[Records provided]

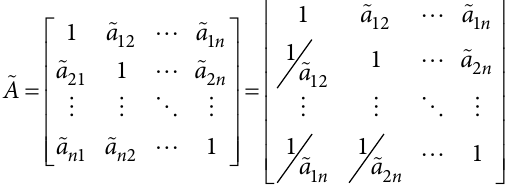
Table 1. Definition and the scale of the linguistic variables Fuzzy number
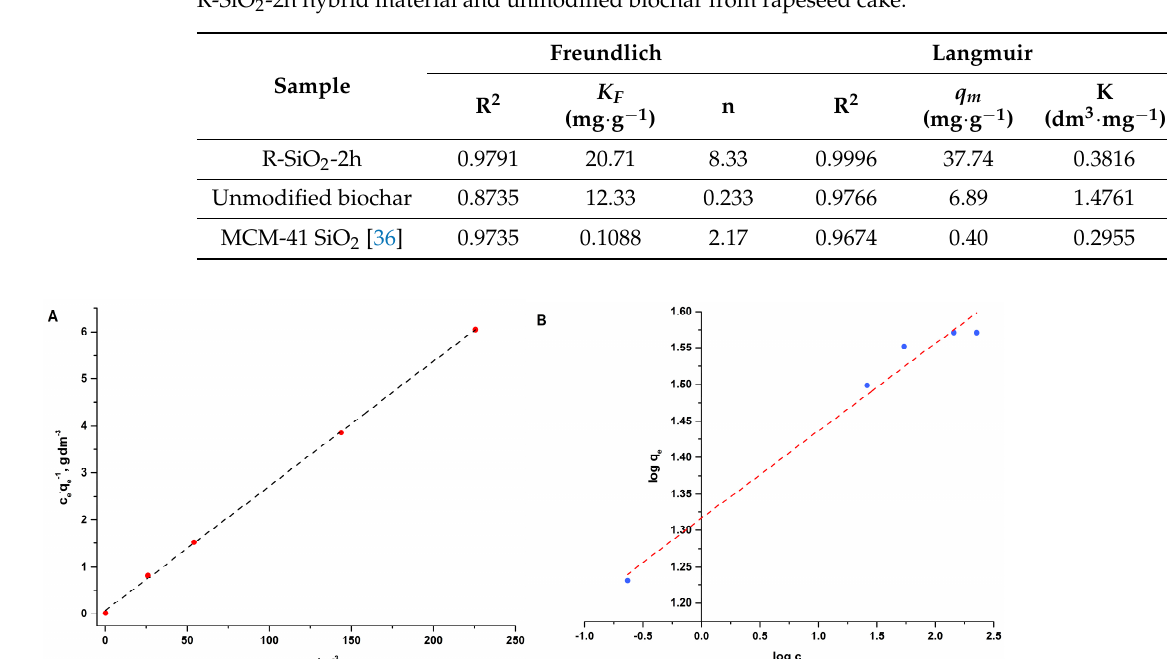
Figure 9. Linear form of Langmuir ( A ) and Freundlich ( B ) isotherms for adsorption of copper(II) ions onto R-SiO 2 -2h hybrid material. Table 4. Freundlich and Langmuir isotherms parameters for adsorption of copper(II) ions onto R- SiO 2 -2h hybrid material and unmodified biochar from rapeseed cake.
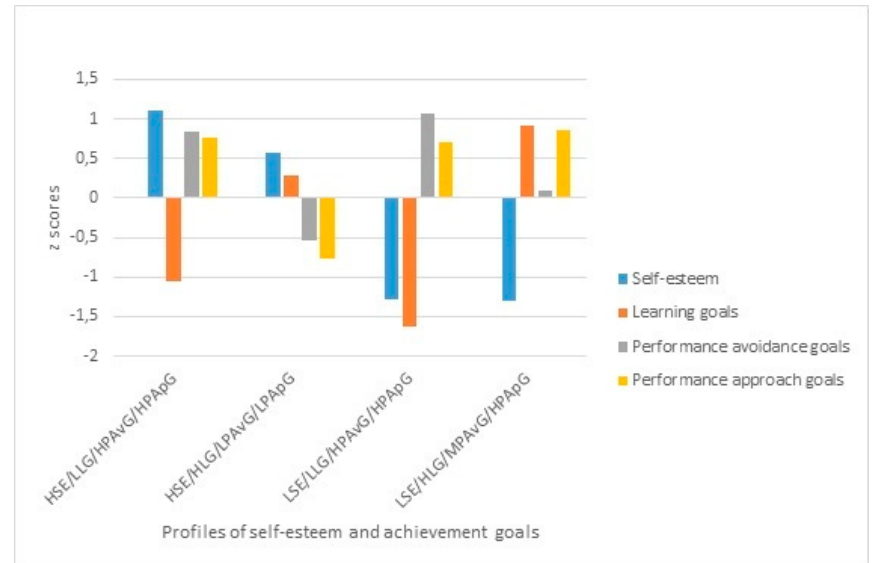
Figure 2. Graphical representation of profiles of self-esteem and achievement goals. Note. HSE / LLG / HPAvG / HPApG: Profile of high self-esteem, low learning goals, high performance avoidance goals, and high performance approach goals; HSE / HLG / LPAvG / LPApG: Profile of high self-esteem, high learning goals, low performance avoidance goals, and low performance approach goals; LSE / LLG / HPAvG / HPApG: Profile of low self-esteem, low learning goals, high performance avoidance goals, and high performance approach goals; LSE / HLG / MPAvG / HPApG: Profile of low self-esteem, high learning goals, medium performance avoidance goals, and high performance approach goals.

[/Records provided]
[Records provided]

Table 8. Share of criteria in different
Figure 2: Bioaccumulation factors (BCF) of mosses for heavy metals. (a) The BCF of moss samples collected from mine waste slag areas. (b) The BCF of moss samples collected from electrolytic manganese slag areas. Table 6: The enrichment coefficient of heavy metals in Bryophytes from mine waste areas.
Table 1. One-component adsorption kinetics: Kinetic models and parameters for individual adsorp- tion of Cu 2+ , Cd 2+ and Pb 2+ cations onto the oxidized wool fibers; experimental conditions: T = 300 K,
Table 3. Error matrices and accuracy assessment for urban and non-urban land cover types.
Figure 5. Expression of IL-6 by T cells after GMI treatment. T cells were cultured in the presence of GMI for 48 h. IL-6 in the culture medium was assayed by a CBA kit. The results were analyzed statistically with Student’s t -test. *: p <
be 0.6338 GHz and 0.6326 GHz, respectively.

[/Records provided]

## Your objective
The reply should consist solely of the lines above from the one that has "Figure 5. Expression" through the one that has "be 0.6338 GHz and 0.6326 GHz, respectively.", reproduced exactly.

## Written response
Figure 5. Expression of IL-6 by T cells after GMI treatment. T cells were cultured in the presence of GMI for 48 h. IL-6 in the culture medium was assayed by a CBA kit. The results were analyzed statistically with Student’s t -test. *: p <
be 0.6338 GHz and 0.6326 GHz, respectively.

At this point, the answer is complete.